Start of Dataset extract

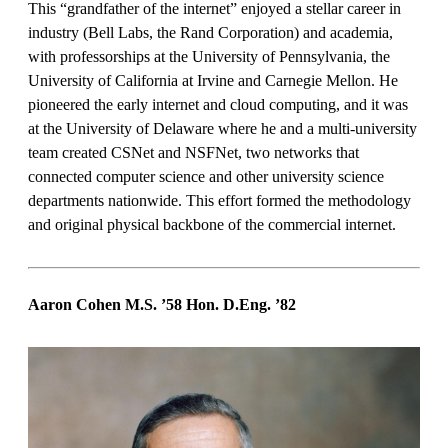
This “grandfather of the internet” enjoyed a stellar career in
industry (Bell Labs, the Rand Corporation) and academia,
with professorships at the University of Pennsylvania, the
University of California at Irvine and Carnegie Mellon. He
pioneered the early internet and cloud computing, and it was
at the University of Delaware where he and a multi-university
team created CSNet and NSFNet, two networks that
connected computer science and other university science
departments nationwide. This effort formed the methodology
and original physical backbone of the commercial internet.
Aaron Cohen M.S. ’58 Hon. D.Eng.
’82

End of Dataset extract

To do » Any picture among the entries must be skipped; copy all else exactly.

Expected answer »
This “grandfather of the internet” enjoyed a stellar career in
industry (Bell Labs, the Rand Corporation) and academia,
with professorships at the University of Pennsylvania, the
University of California at Irvine and Carnegie Mellon. He
pioneered the early internet and cloud computing, and it was
at the University of Delaware where he and a multi-university
team created CSNet and NSFNet, two networks that
connected computer science and other university science
departments nationwide. This effort formed the methodology
and original physical backbone of the commercial internet.
Aaron Cohen M.S. ’58 Hon. D.Eng.
’82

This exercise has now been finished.